Die Löwenburg braucht Ihre Hilfe
Welcher Besucher des Bergparks Wilhelmshöhe in Kassel hat sich nicht schon einmal vom Anblick der Löwenburg verzaubern lassen?
Beim Verfolgen der Wasserspiele, vom Steinhöfer Wasserfall kommend, erscheint sie am Ende der Parkwiese plötzlich wie ein verwunschenes Schloss! Wer durch die Wolfsschlucht den steilen Anstieg geschafft und den Buchengang des Labyrinths durchschritten hat, steht staunend vor ihrem Tor! Mauern, Türme und Zinnen versetzen uns in eine andere Zeit.
Wie viele Kinder und Enkel sind auf die Löwen im Burghof geklettert und fotografiert worden, wie oft ist der "Schwarze Ritter" in der Rüstkammer bewundert worden!

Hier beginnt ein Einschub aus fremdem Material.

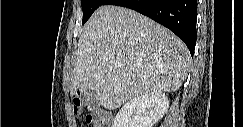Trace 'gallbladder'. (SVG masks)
Listing matches in <instances>:
<instances>
[{
    "label": "gallbladder",
    "instance_id": "1",
    "mask_svg": "<svg viewBox=\"0 0 243 127\" xmlns=\"http://www.w3.org/2000/svg\"><path fill=\"white\" fill-rule=\"evenodd\" d=\"M92 93H93V94H95L96 92H95V91H93Z\"/></svg>",
    "mask_w": 243,
    "mask_h": 127
}]
</instances>
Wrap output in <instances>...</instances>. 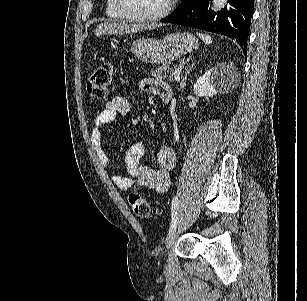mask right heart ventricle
<instances>
[{"label": "right heart ventricle", "instance_id": "right-heart-ventricle-1", "mask_svg": "<svg viewBox=\"0 0 307 301\" xmlns=\"http://www.w3.org/2000/svg\"><path fill=\"white\" fill-rule=\"evenodd\" d=\"M109 2V7L110 5H112V1H108ZM108 17H121V10H108Z\"/></svg>", "mask_w": 307, "mask_h": 301}]
</instances>
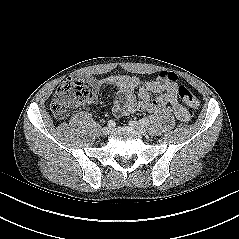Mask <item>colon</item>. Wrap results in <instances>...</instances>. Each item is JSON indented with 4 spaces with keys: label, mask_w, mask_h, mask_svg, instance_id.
<instances>
[{
    "label": "colon",
    "mask_w": 239,
    "mask_h": 239,
    "mask_svg": "<svg viewBox=\"0 0 239 239\" xmlns=\"http://www.w3.org/2000/svg\"><path fill=\"white\" fill-rule=\"evenodd\" d=\"M165 77L172 82L177 80L176 74L171 72H165ZM88 95V87L83 82L67 78L61 82L52 97L51 111L56 118L64 119L73 108L84 103ZM178 96L188 107L196 108L199 105L196 95L185 86L178 88Z\"/></svg>",
    "instance_id": "colon-1"
}]
</instances>
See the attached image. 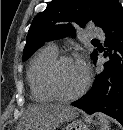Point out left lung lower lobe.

Ja, die Löwenburg wird geliebt, da sie Träume wie "Einmal Ritter oder Burgfräulein sein …!"" wahr werden lässt. Auch schon unter Landgraf Wilhelm IX. ist auf der Löwenburg mit Kostümierungen und Turnieren „Mittelalter“ gespielt worden.
Im Rahmen der Anmeldung des Bergparks Wilhelmshöhe als Weltkulturerbe kommt die Löwenburg als eines der frühesten historistischen Gebäude des 18. Jahrhunderts auf dem Kontinent in den besonderen Blick der Öffentlichkeit. Mit drei Veranstaltungen "Rotes Sofa" im Sptember und Oktober 2010, zu denen ausgewiesene Experten eingeladen worden sind, wollen wir diese besondere Bedeutung der Löwenburg hervorheben.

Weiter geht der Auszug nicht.